Jackie Ballard describes her start as the new director-general of the RSPCA as "a bit of a baptism of fire". Her appointment last October caused a storm of protest from charity insiders and pro-hunters. It was followed by a wave of press coverage that reported chaos in the organisation and attacked Ballard's credentials for the job.
Even before she started, several high-profile media interviews appeared in which she alienated anglers by describing fishing as "cruel" and gave her personal opinion on everything from game hunting to zoos, forcing the charity to issue statements disassociating itself from the views of its new chief executive.
Almost six months on, Ballard, a former Liberal Democrat MP, is still reeling from her treatment by the press. "I was shocked by the levels of personal criticism about my appointment," she says. "Maybe I was terribly naive in thinking that nobody would be interested in who I was. The fact I had lost my seat fanned the flames because the press likes nothing more than the fall of a successful woman."
Ballard came to public attention for her anti-hunting stance when serving as MP for Taunton, Somerset. She was co-sponsor of the Private Members Bill to ban hunting with dogs which was passed by the Commons just before she lost her seat in 2001 and gave her a reputation as an animal rights campaigner.
She says she refuses to toe the line over things that she feels strongly about. But the adverse media coverage quickly forced her to recognise the complexities of taking the helm of one of the country's best-known charities.
"Being head of a charity does bring certain responsibilities that I hadn't quite thought through. The press took a very personal interest in me and I should have refused to go down that line because it's more than my personal reputation that is at stake. It's the reputation of one of the country's most trusted and loved names."
Another result of media attention was that she gained notoriety among staff whom she hadn't even met, and she seems genuinely apologetic about the pressure that was put on them to defend her name. "Although they're used to taking flack, I'm sorry they had to defend me before I'd even walked through the door," she says.
Six months on Ballard feels that she is finally getting her feet under the table. She believes that it is her capacity to implement change that won her the role.
"I think they chose me because they were convinced of my credentials," she says. "I was prepared to lose my seat over the hunting issue so no one needed to be convinced of my commitment to animal rights."
It is her history of political campaigning that has made her the object of aggressive criticism both by the press and organisations such as the Countryside Alliance, which have accused Ballard of pulling the RSPCA towards "animal militancy" and neglecting its animal welfare services. She maintains, however, that the RSPCA has always been focused on campaigning for legislation to protect animals against cruelty and that service provision and lobbying should go hand in hand.
This determination to challenge the status quo extends to the RSPCA itself.
In five years' time Ballard would like to see more women in senior management roles and more staff from black and minority ethnic communities. She is "concerned" that the charity does not accurately represent the diversity of its broad supporter base.

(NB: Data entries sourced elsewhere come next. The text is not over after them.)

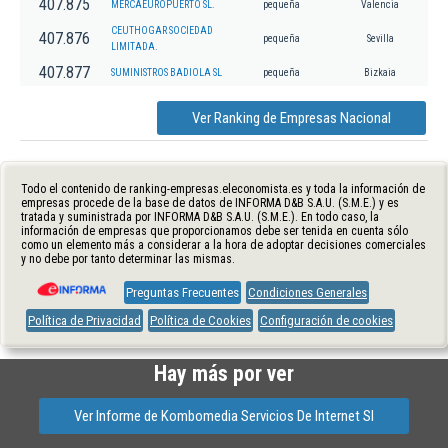
407.875
MERCAEUROPUERTO SL.
pequeña
Valencia
CEUTHOGAR SOCIEDAD
407.876
pequeña
Sevilla
LIMITADA.
407.877
SUMINISTROS BADIOLA SL
pequeña
Bizkaia
Ver Ranking de Empresas Nacional
Todo el contenido de ranking-empresas.eleconomista.es y toda la información de
empresas procede de la base de datos de INFORMA D&B S.A.U. (S.M.E.) y es
tratada y suministrada por INFORMA D&B S.A.U. (S.M.E.). En todo caso, la
información de empresas que proporcionamos debe ser tenida en cuenta sólo
como un elemento más a considerar a la hora de adoptar decisiones comerciales
y no debe por tanto determinar las mismas.
Preguntas Frecuentes
Condiciones Generales
Política de Privacidad
Política de Cookies
Configuración de cookies
Hay más por ver
Ver Informe de Kombomedia Servicios De Internet Sl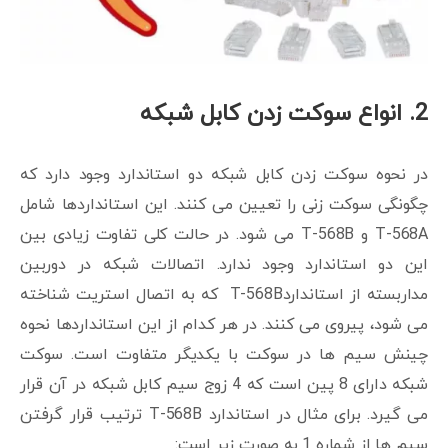
2. انواع سوکت زدن کابل شبکه
در نحوه سوکت زدن کابل شبکه دو استاندارد وجود دارد که
چگونگی سوکت زنی را تعیین می کنند. این استانداردها شامل
T-568A و T-568B می شود. در حالت کلی تفاوت زیادی بین
این دو استاندارد وجود ندارد. اتصالات شبکه در دوربین
مداربسته از استانداردT-568B که به اتصال استریت شناخته
می شود، پیروی می کنند. در هر کدام از این استانداردها نحوه
چینش سیم ها در سوکت با یکدیگر متفاوت است. سوکت
شبکه دارای 8 پین است که 4 زوج سیم کابل شبکه در آن قرار
می گیرد. برای مثال در استاندارد T-568B ترتیب قرار گرفتن
سیم ها از شماره 1 به صورت زیر است: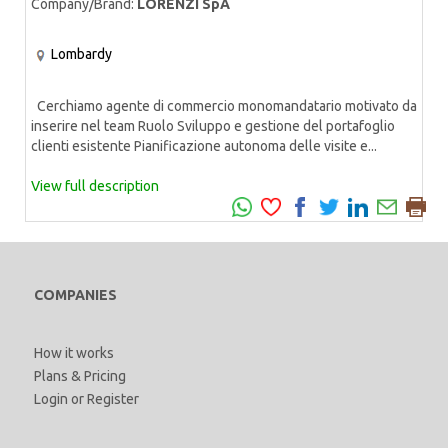
Company/Brand:
LORENZI SpA
Lombardy
Cerchiamo agente di commercio monomandatario motivato da
inserire nel team Ruolo Sviluppo e gestione del portafoglio
clienti esistente Pianificazione autonoma delle visite e...
View full description
COMPANIES
How it works
Plans & Pricing
Login
or
Register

But she doesn't believe that this is unique to the RSPCA and feels that the senior management in the voluntary sector is still too dominated by white men. However, she is encouraged that the NSPCC, a charity she supports, is managed by a woman.
"I think the fact that the NSPCC is very effectively run by Mary Marsh shows the potential of women to be great leaders in the charity sector," she says. "Women are less territorial and can see the broader picture, and our recent partnership with the NSPCC shows what you can do when you recognise that you have common ground."
The two charities are currently working in partnership on the Link Project, which aims to highlight to the public the link between child and animal abuse. Ballard uses this as an example of the way that balanced cross-sector partnerships between sector leaders can have a real impact.
Looking ahead, Ballard recognises that she has a huge task on her hands.
She's sticking to the official line that the RSPCA will clear its deficit and be back on track by the end of the year.
"I missed out on my honeymoon period when I started, but feel like I'm coming into it," she says. "I'm more comfortable in my role and now that the pressure has been reduced I am starting to feel like I belong.
"Hopefully by this time next year people will stop talking about Jackie Ballard running the RSPCA and start talking about the RSPCA which happens to be run by Jackie Ballard. Then we can just all get on with the job."